◆ Action item
In the material below, find the line that contains "the marginal benefit" and the line that contains "about existing solutions:**", then write out exactly those two lines and everything between them.

◆ ◆ ◆ ◆ ◆

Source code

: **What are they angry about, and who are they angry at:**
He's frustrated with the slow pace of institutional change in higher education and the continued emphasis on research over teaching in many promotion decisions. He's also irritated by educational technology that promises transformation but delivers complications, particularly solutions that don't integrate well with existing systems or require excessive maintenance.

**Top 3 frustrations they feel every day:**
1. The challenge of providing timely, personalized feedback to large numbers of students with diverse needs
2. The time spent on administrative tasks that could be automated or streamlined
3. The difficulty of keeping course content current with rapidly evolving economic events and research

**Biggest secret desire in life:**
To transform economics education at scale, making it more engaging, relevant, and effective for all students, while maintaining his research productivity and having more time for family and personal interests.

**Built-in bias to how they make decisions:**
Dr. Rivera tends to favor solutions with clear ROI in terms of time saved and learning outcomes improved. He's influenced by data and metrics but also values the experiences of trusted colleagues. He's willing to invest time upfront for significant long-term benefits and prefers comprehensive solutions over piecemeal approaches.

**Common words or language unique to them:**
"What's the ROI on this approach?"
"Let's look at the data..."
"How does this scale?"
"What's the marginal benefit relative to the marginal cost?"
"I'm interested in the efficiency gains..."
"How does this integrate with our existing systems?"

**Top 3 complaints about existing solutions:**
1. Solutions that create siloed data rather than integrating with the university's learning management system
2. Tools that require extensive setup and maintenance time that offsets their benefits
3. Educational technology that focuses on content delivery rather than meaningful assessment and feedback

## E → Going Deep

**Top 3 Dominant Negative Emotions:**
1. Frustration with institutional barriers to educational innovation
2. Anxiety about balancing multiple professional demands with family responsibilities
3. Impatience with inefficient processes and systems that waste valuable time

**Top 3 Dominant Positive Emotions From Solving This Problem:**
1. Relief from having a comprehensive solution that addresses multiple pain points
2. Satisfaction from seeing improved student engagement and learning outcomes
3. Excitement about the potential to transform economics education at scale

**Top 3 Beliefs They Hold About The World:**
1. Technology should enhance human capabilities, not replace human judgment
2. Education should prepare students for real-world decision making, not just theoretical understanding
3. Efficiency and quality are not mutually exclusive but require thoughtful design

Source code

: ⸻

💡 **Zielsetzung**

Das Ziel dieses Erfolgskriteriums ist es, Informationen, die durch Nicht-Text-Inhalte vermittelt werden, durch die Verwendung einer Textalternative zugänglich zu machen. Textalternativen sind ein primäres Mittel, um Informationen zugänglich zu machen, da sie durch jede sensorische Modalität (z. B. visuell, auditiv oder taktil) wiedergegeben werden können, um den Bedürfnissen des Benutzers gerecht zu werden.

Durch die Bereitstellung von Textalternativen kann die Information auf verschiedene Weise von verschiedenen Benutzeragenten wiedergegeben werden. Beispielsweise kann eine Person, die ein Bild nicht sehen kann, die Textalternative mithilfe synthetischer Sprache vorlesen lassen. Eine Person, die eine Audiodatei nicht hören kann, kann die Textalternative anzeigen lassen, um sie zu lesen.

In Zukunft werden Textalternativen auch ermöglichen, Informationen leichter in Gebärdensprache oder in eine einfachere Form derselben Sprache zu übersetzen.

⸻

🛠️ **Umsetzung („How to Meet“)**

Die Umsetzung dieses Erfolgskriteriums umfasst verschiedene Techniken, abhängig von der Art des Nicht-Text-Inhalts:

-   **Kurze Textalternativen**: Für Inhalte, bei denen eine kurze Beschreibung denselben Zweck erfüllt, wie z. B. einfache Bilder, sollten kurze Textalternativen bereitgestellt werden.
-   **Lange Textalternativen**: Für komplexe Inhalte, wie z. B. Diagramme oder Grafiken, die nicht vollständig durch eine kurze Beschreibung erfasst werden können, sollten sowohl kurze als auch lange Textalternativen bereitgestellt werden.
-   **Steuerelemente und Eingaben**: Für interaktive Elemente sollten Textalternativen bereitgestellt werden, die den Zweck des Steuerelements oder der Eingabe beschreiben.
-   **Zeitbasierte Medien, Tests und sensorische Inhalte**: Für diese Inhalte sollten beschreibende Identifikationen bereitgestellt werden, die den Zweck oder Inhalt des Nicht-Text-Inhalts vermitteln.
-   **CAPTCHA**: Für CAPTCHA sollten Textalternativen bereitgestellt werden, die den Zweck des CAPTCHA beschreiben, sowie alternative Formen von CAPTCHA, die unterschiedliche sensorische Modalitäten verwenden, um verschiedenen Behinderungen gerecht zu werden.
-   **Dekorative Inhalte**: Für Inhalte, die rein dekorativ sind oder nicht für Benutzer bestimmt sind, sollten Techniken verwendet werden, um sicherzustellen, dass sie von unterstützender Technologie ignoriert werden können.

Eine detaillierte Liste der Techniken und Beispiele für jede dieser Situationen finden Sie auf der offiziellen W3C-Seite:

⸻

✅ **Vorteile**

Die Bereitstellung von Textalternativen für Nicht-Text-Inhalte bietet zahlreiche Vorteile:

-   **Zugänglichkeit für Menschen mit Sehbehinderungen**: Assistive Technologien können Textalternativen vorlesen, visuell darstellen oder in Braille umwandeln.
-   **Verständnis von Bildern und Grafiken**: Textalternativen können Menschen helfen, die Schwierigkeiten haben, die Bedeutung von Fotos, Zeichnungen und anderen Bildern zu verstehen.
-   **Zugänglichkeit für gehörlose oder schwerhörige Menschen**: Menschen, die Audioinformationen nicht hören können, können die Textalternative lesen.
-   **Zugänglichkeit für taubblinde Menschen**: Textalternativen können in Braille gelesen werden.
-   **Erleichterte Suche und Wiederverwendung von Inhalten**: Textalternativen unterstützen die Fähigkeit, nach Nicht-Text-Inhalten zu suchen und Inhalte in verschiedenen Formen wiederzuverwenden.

◆ ◆ ◆ ◆ ◆

◆ Written response
"What's the marginal benefit relative to the marginal cost?"
"I'm interested in the efficiency gains..."
"How does this integrate with our existing systems?"

**Top 3 complaints about existing solutions:**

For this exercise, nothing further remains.